What Schools Should Now Know 101
Having an emergency preparedness plan in place is expected of all school districts and facilities. It’s expected, as well, that all students, parents, faculty and staff know the plan and how to put the plan in action if needed. These are the steps you must have for a successful school emergency preparedness plan.
Practice the plan. It’s vital to regularly conduct emergency and crisis drills. Every student, teacher, administrator and faculty member should participate in these drills and take them seriously each and every time.
- Have a plan. Seems like a no-brainer, but many people still stumble on this vital first step.
TeAch-nology states in their article “Steps to Take in School Emergency Preparedness” that this is key. The article says, “While simple, schools must outline specific problems complete with fictional situations so that staff can become familiar with the plan. This plan should include easy access to emergency personnel as well as evacuation regulations and plans. The information should be clearly available throughout the school so that even a visitor to the premises would be able to follow it. The plan should envelope situations like school violence, weather disasters, injury or illness, hostage situations, fire safety and terrorist activity, and even gas leaks or water problems.

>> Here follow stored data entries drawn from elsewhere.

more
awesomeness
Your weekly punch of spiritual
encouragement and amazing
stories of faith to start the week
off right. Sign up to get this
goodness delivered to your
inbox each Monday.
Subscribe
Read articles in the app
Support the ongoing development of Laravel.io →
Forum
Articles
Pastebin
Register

Schools should also be able to make a plan for situations that may occur on a community or national level.”
- Communicate the plan to everyone. When everyone knows the plan and how to execute the plan, there is a greater chance lives are saved.
The Center for Health and Health Care in Schools says schools should develop a crisis response team, “The response team should include key school personnel such as the principal, teachers, school nurse, counselor and custodian staff. Each person should have clear defined roles in an emergency.” The center goes on to say information about a school crisis response team is typically located on a school districts website.

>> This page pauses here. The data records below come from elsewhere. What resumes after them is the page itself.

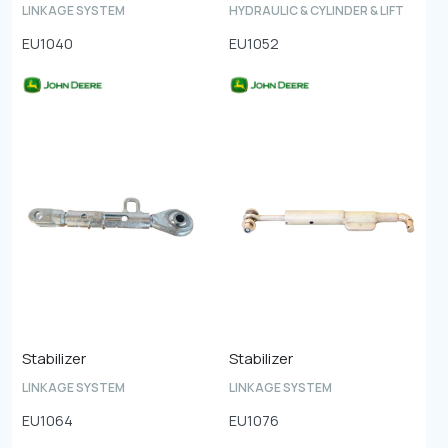
LINKAGE SYSTEM
HYDRAULIC & CYLINDER & LIFT
EU1040
EU1052
Stabilizer
Stabilizer
LINKAGE SYSTEM
LINKAGE SYSTEM
EU1064
EU1076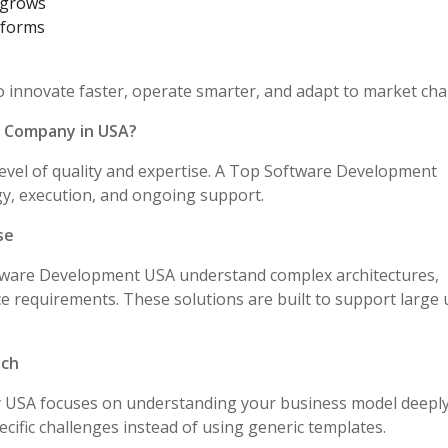
n grows
tforms
innovate faster, operate smarter, and adapt to market cha
 Company in USA?
level of quality and expertise. A Top Software Development
y, execution, and ongoing support.
se
tware Development USA understand complex architectures,
 requirements. These solutions are built to support large 
ach
SA focuses on understanding your business model deeply
ecific challenges instead of using generic templates.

It’s important to note that communication doesn’t just stop at the school level. Communicate the plan also with local law enforcement and parents. This communication (evacuation routes, alerts and warnings, etc.) informs these parties enough to act quickly in the event of a crisis.
- Practice the plan. It’s vital to regularly conduct emergency and crisis drills. Every student, teacher, administrator and faculty member should participate in these drills and take them seriously each and every time.
In an article entitled, “Practical Information on Crisis Planning: A Guide for Schools and Communities,” the U.S. Department of Education advises the following: “At least once a year, provide crisis response training for teachers and staff. Also provide make-up trainings for those unable to attend the regular training session. Go through the crisis plan and procedures in order to familiarize all school personnel with it. Periodically remind staff of signals and codes.”
Three very basic steps most school districts should already have in place, but steps that deserve to be constantly tweaked and perfect for the safety of all.
Here’s a quick recap of an emergency response plan and the key components of the plan itself:
- Who will carry out specific responsibilities;
- What actions or activities need to occur following an emergency crisis incident;
- When the plan will be activated;
- Where faculty and staff should report;
- Why these actions are necessary to ensure the safety of students, staff and faculty; and
- How the response will be managed during an emergency crisis incident.
(Source: Managing a School Crisis, Using the Standardized Emergency Management System, SEMS. Los Angeles County, Office of Education.)
Preparation is key in any emergency situation and given our school climates today — preparation is necessary. Refer to federal organizations like FEMA and the CDC for additional guidelines and resources for your school emergency preparedness plan.